— Instructions for the task —
Count the lines in the material below that contain the word "longitude", matching case exactly, and give only that number.

— Provided information —
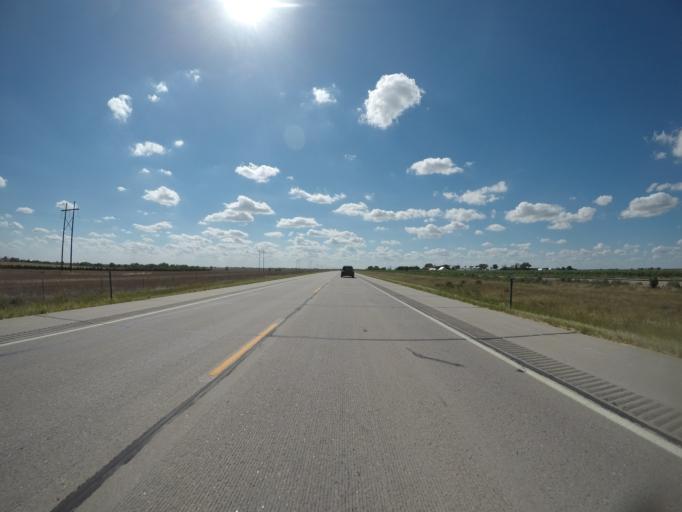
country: US
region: Colorado
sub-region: Phillips County
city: Holyoke
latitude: 40.5923
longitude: -102.3528
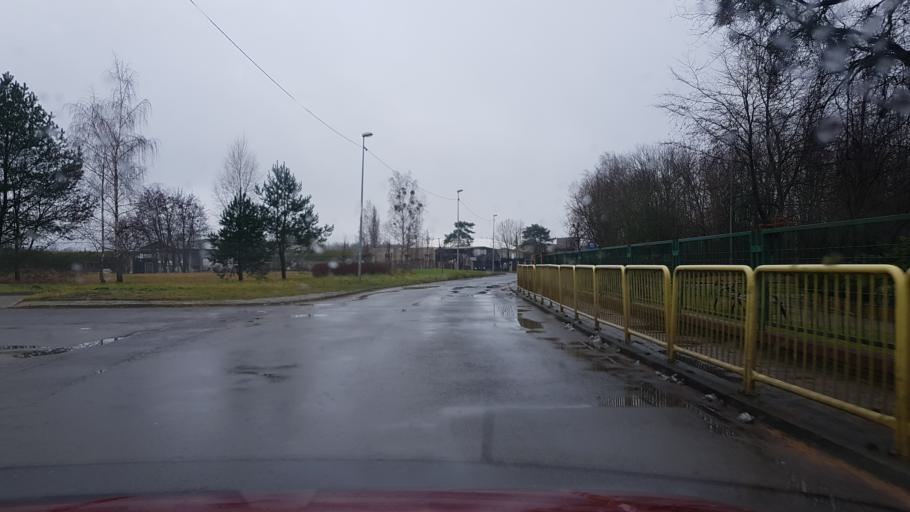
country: PL
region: West Pomeranian Voivodeship
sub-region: Powiat policki
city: Police
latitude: 53.5519
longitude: 14.5418
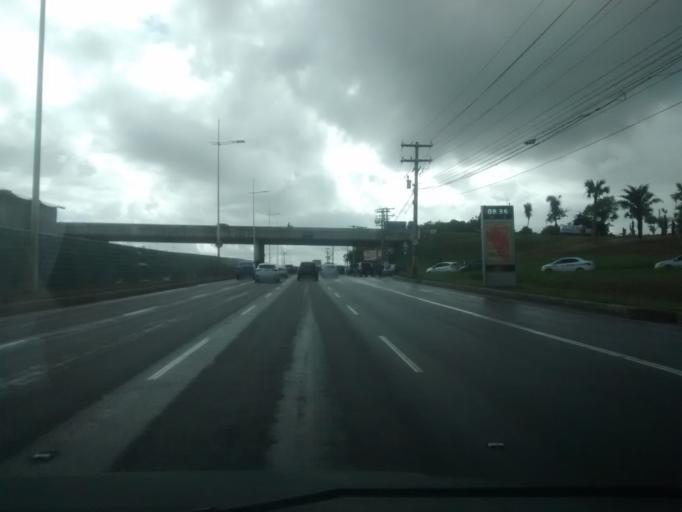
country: BR
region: Bahia
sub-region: Salvador
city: Salvador
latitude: -12.9512
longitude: -38.4251
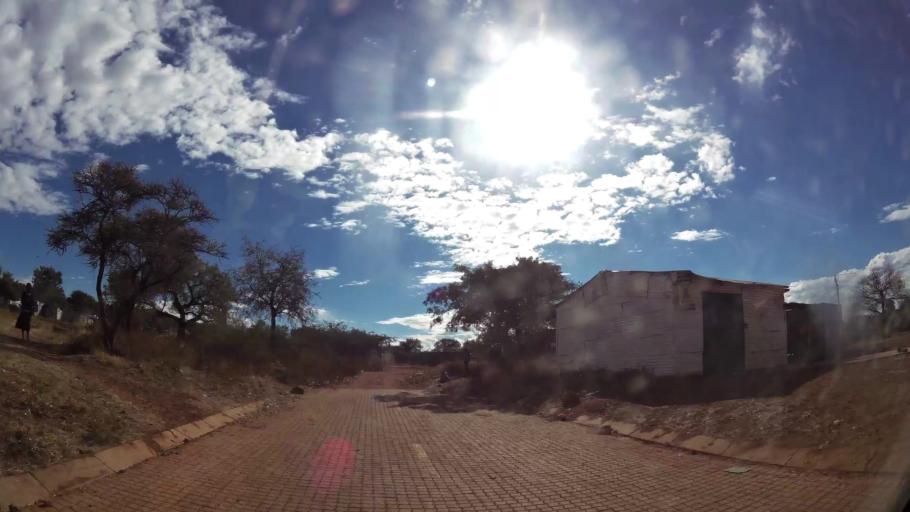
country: ZA
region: Limpopo
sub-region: Waterberg District Municipality
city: Warmbaths
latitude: -24.8750
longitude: 28.2736
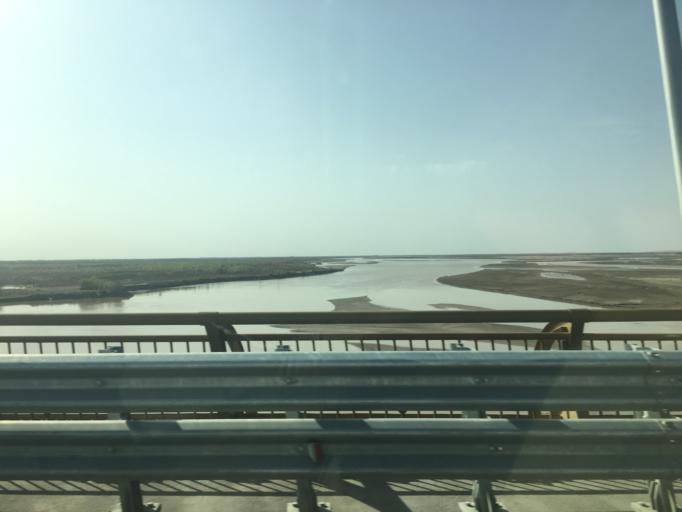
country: TM
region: Lebap
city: Turkmenabat
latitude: 39.1303
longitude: 63.5684
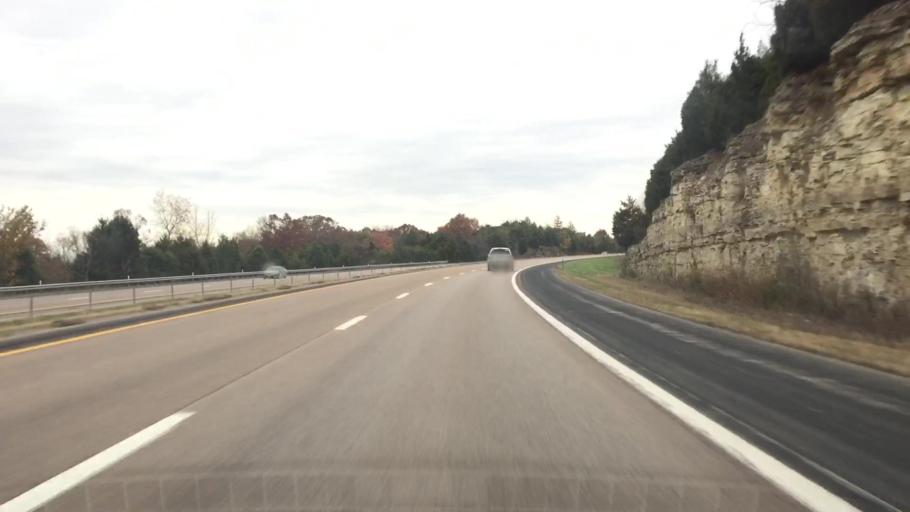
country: US
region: Missouri
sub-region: Boone County
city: Ashland
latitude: 38.6788
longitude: -92.2508
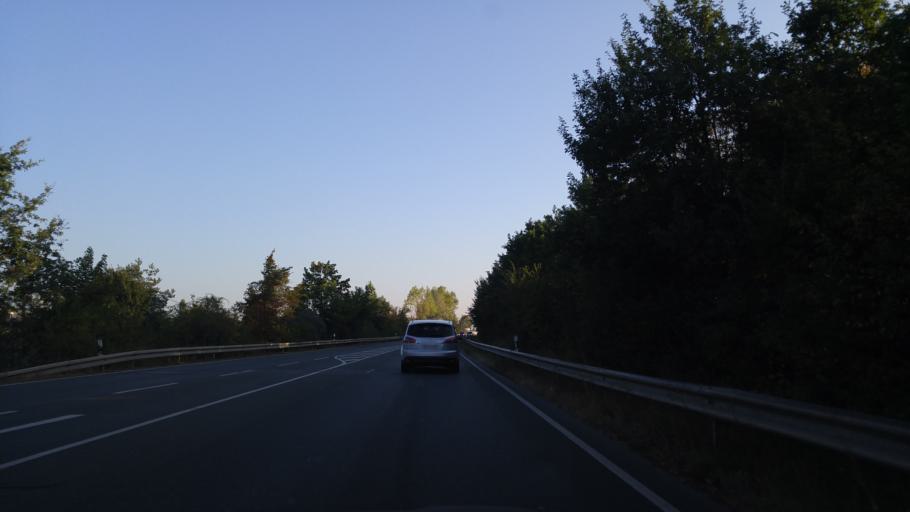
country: DE
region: Bavaria
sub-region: Regierungsbezirk Mittelfranken
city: Zirndorf
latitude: 49.4867
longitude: 10.9431
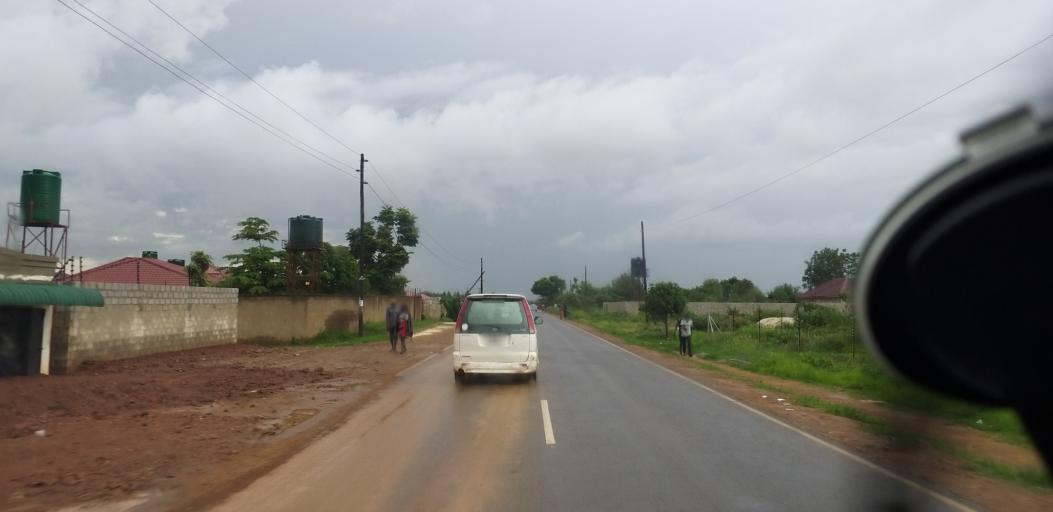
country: ZM
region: Lusaka
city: Lusaka
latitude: -15.4832
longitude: 28.3152
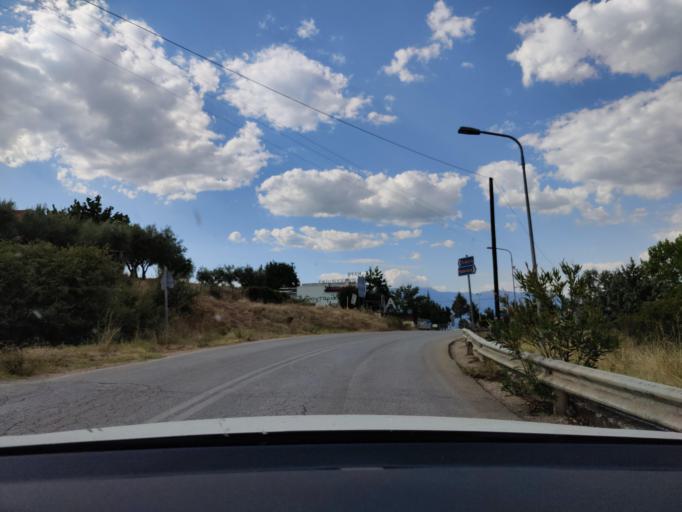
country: GR
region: Central Macedonia
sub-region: Nomos Serron
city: Chrysochorafa
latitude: 41.1370
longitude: 23.2202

— Task response —
9